Caractérisée par la propension à vivre de façon trop intense les émotions, l’hyperémotivité peut rapidement devenir envahissante. Quelles en sont les manifestations et comment la gérer ? Conseils et réponses de Virginie Megglé, psychanalyste et spécialiste de la question.
« Depuis que je suis enfant, la moindre émotion, qu’elle soit négative ou positive, me bouleverse. Il suffit qu’un collègue oublie de me dire bonjour pour que je passe une mauvaise journée. Je peux même me mettre à pleurer si un colis a été perdu par la Poste », explique Ghislaine, 32 ans, hyperémotive. Mais qu’est-ce que ce trouble ? « L’hyperémotivité est la propension d’une personne à se sentir ébranlée par un événement qui semble peu important. Un changement d’horaire, le retard d’un train, la perte d’un objet suffisent à réveiller son inquiétude, à la déstabiliser et à provoquer dans son quotidien l’effet une tornade », explique Virginie Megglé, psychanalyste et auteure de Hyperémotifs, survivre à la tempête intérieure (éd. Eyrolles).
L’hyperémotivité se manifeste aussi bien physiquement que psychologiquement. « Elle donne l’impression de perdre ses moyens, ses facultés, et de ne plus avoir la force d’agir. Elle est aussi caractérisée par une inquiétude soudainement accrue, un très fort sentiment d’insécurité bien que celui-ci puisse être dissimulé derrière une rigidité excessive », complète Virginie Megglé. Physiquement, l’hyperémotivité s’accompagne souvent de palpitations, de tremblements mais aussi de maux de tête, de problèmes digestifs, d’insomnies, de cauchemars ou de rêves très agités.
Emotif, émotive, climat familial et peurs collectives
Les causes de l’hyperémotivité varient en fonction de l’histoire de chacun mais cette forme de vulnérabilité est souvent liée à un climat familial incertain pendant l’enfance, à des accidents de vie et des traumatismes personnels. « Mais elle peut être aussi partagée et liée à des traumatismes collectifs. Car la peur crée un déséquilibre et rend plus vulnérable donc plus prompt à l’hyperémotivité. Il s’agit le plus souvent de traumatismes liés aux attentats, aux guerres, aux phénomènes météorologiques qui n’ont pas pu faire l’objet de soins réparateurs », ajoute Virginie Megglé.
Les parents peuvent aussi transmettre leur hyperémotivité à leurs enfants, tout comme des traumatismes enfouis qui se révèlent à l’occasion d’un choc émotionnel. Si la plupart des personnes parviennent à la gérer, elle peut devenir handicapante quand elle se transforme en paranoïa, en phobies, en TOC, en hypocondrie ou en nosophobie (la peur de tomber malade).

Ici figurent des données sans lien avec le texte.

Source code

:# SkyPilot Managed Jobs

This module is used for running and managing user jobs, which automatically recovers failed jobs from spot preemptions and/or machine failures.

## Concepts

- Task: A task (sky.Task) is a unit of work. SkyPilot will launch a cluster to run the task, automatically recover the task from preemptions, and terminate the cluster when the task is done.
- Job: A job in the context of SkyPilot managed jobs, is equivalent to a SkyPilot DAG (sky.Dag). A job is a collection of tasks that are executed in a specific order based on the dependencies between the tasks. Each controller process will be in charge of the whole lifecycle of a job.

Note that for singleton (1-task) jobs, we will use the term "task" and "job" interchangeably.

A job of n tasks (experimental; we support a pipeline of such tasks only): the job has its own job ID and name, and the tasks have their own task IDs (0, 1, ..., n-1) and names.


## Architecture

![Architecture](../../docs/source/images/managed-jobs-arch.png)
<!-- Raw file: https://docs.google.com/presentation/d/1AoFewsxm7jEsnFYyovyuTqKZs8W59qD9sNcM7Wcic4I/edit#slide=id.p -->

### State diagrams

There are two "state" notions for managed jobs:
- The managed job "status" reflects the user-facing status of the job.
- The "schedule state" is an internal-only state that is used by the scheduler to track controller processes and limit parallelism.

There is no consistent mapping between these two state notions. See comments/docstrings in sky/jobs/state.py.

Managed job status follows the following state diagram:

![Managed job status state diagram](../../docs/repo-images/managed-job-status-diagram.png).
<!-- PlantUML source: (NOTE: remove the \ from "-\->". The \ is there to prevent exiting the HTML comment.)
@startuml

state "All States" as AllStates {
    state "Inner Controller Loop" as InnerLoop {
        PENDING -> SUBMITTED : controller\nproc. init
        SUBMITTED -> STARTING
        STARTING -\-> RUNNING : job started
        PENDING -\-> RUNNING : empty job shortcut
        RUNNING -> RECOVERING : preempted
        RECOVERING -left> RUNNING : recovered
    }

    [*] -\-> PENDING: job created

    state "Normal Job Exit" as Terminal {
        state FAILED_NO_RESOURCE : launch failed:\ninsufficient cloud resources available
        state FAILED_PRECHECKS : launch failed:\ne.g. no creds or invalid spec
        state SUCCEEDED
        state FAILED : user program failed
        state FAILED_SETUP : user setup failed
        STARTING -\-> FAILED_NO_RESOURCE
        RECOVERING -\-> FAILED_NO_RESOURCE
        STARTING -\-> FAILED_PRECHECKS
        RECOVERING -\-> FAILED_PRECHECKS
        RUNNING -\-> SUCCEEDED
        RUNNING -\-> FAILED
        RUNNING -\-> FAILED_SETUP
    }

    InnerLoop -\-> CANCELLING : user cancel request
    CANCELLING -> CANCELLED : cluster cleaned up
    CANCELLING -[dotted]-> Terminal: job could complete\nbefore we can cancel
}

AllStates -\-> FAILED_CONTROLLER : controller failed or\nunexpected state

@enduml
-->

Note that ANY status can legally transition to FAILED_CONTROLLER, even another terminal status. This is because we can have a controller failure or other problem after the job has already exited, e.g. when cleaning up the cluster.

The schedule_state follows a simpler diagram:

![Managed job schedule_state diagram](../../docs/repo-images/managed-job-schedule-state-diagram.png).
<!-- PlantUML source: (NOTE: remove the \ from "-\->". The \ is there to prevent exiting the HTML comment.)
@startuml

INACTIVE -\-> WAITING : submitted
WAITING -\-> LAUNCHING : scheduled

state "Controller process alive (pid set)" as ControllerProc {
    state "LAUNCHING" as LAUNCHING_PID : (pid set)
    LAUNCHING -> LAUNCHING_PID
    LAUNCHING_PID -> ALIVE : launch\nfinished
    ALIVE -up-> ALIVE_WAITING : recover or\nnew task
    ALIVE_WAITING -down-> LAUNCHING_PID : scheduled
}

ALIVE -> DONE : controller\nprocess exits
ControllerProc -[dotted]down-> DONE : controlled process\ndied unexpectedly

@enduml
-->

Prise de conscience indispensable
La première étape pour apprendre à gérer ce trouble est d’en prendre conscience. « C’est le premier pas vers un apaisement possible. Il faut cesser de penser que c’est normal ou fatal. Il faut intégrer que l’hyperémotivité est douloureuse, qu’elle induit un dysfonctionnement tant physiologique que psychologique, et qu’il est important d’apprendre à comprendre ce qui se joue en nous à travers elle, pour ne plus se laisser ballotter au gré de ses remous », conseille la spécialiste. Pour autant, l’hyperémotivité n’est pas toujours négative ! « Elle est une alerte, qui nous invite à mieux tenir compte de nos réactions et de nos besoins. Il est important, avec la maturité, d’apprendre à tenir compte de sa vulnérabilité. C’est un chemin sur lequel on progresse pas à pas. Il ne faut pas hésiter à se faire aider, car souvent l’hyperémotivité s’accompagne d’un grand sentiment d’isolement », conclut la psychanalyste, qui invite les personnes hyperémotives à choisir ou à créer un environnement qui leur convient !
L’hypersensibilité et l’hyperémotivité : quelle différence ?

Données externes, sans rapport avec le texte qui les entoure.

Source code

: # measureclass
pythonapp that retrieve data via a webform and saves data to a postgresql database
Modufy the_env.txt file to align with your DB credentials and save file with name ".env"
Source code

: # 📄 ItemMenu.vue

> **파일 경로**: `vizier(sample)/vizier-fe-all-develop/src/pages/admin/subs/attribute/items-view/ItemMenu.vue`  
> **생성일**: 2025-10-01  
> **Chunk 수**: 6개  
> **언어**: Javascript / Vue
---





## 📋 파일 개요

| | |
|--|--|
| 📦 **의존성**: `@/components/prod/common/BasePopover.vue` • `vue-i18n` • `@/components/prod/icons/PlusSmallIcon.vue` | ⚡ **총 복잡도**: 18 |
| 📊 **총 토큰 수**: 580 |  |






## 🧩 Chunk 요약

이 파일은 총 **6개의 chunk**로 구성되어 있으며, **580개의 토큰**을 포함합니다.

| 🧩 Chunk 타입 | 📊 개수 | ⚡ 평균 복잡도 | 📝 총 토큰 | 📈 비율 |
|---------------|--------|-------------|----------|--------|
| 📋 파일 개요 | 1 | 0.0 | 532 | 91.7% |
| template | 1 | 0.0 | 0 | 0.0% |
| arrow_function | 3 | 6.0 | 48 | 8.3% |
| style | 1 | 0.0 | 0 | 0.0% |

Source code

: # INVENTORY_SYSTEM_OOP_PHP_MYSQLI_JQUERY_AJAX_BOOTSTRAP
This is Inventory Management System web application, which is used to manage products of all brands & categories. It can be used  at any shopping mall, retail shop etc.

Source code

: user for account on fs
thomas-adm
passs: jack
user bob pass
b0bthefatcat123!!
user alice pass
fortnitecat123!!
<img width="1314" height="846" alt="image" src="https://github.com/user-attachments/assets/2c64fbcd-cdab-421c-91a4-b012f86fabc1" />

L’hypersensibilité et l’hyperémotivité ne doivent pas être confondues. L’hypersensibilité se manifeste par une forte sensibilité au monde extérieur alors que l’hyperémotivité prend la forme d’émotions intenses qui peuvent déstabiliser. L’hyperémotivité bien sûr exacerbe la sensibilité. Mais elle peut apparaître chez quelqu’un qui ne se considère pas comme hypersensible.